Pang et al., have considered sentiment classification as a special case of topic based on categorization aspect with positive and negative sentiments (Pang, Lee, & Vaithyanathan, 2002). They have undertaken the experiment with three standard algorithms i.e., Naive Bayes classification, Maximum Entropy classification and Support Vector machine being applied over the n-gram technique.

Pang and Lee have labeled sentences in the document as subjective or objective (Pang & Lee, 2004). They have applied machine learning classifier to the subjective group which prevents polarity classification from considering any misleading data. They have explored extraction of methods on the basis of minimum-cut formulation, which provides an effective way for integration of inter-sentence level information with bag of words.
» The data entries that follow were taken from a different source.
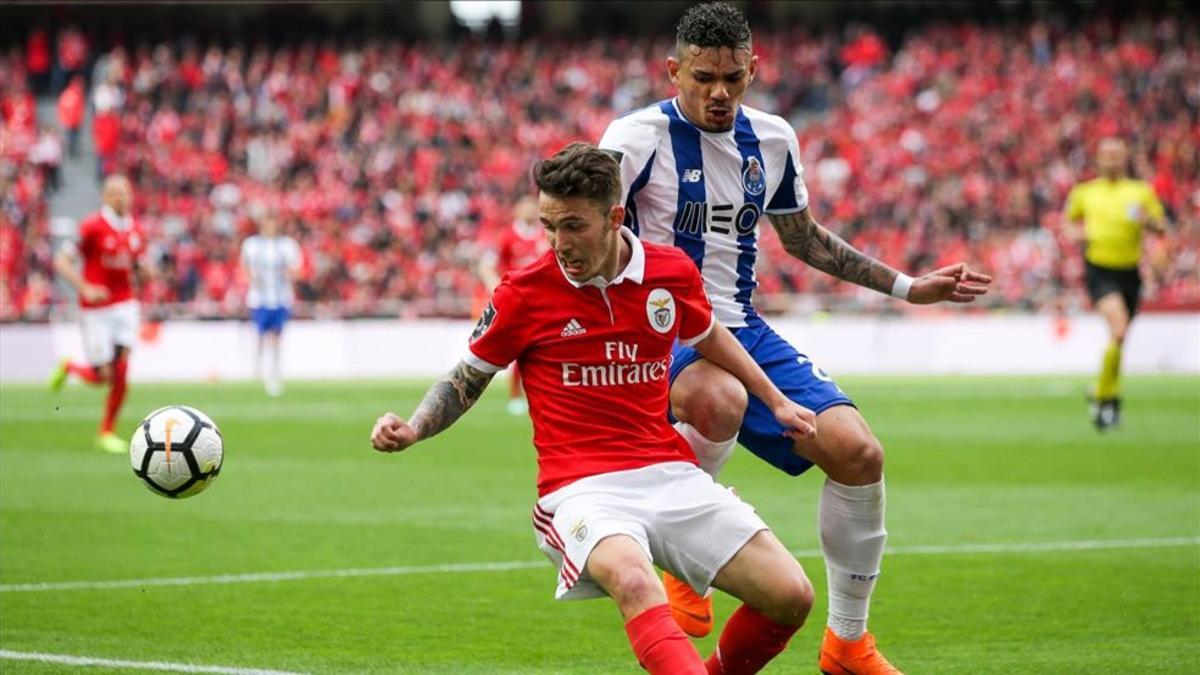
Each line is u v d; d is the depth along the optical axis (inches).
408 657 612.4
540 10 4151.1
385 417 465.7
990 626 667.4
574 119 3715.6
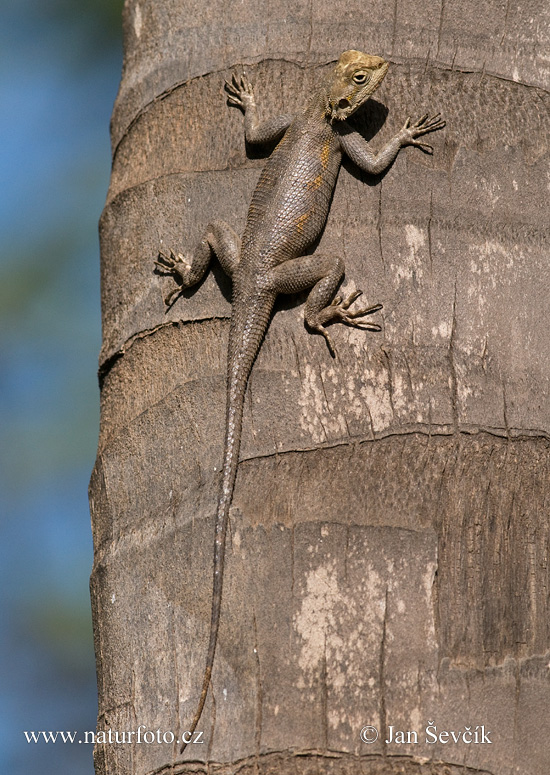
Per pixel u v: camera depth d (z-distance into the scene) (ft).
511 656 37.04
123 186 46.62
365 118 43.16
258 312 40.98
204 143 44.19
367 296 39.93
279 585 36.50
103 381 45.50
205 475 39.27
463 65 43.16
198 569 38.09
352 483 37.35
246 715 35.40
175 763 35.99
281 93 44.06
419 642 35.78
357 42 43.70
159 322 42.86
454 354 39.01
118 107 49.42
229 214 43.29
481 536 37.76
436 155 41.81
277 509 37.40
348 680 35.19
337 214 42.24
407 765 34.12
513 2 44.55
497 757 35.04
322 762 34.22
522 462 38.99
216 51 44.83
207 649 37.11
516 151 42.73
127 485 41.75
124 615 39.83
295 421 38.50
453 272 40.14
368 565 36.45
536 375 40.32
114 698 39.55
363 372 38.70
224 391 40.14
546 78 44.29
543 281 41.63
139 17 49.34
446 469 37.83
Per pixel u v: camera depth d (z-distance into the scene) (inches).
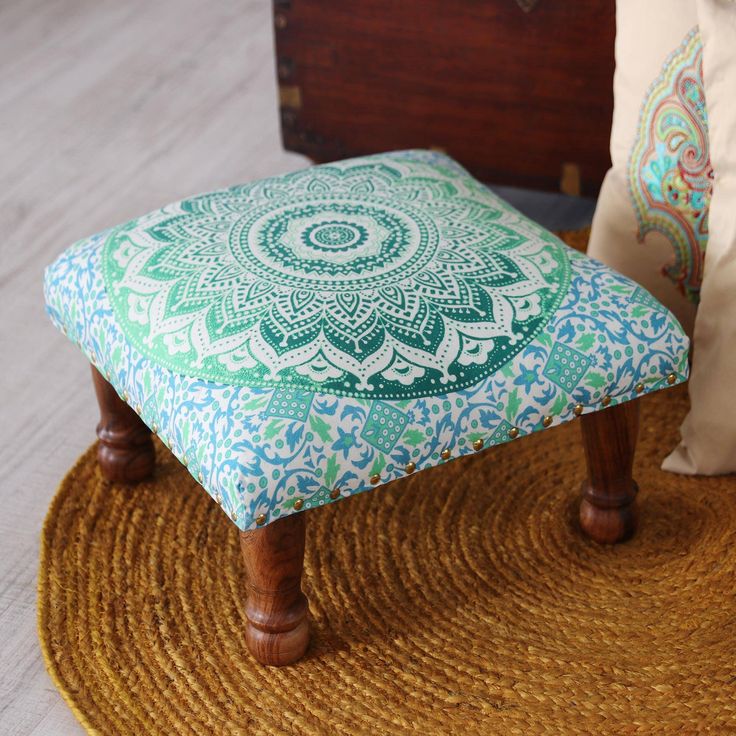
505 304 41.3
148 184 77.3
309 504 38.4
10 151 81.0
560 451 54.2
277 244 43.6
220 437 37.9
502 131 68.4
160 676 43.2
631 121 51.9
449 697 42.2
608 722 41.1
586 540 49.4
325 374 38.7
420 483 52.3
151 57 94.3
Matsumoto et al., have considered the syntactic relationship among words as a basis of document level sentiment analysis (Matsumoto, Takamura, & Okumura, 2005). In this paper, frequent word sub-sequence and dependency sub-trees are extracted from sentences and they act as feature for SVM algorithm. They have used unigram method, bigram method and combination of both the methods for classification.

Read have proposed a source of training data based on language used in conjunction with emotions, could function independent of topic, domain and time (Read, 2005). Naive Bayes (NB) and Support Vector Machine (SVM) algorithms are applied to classify the polarity of the dataset.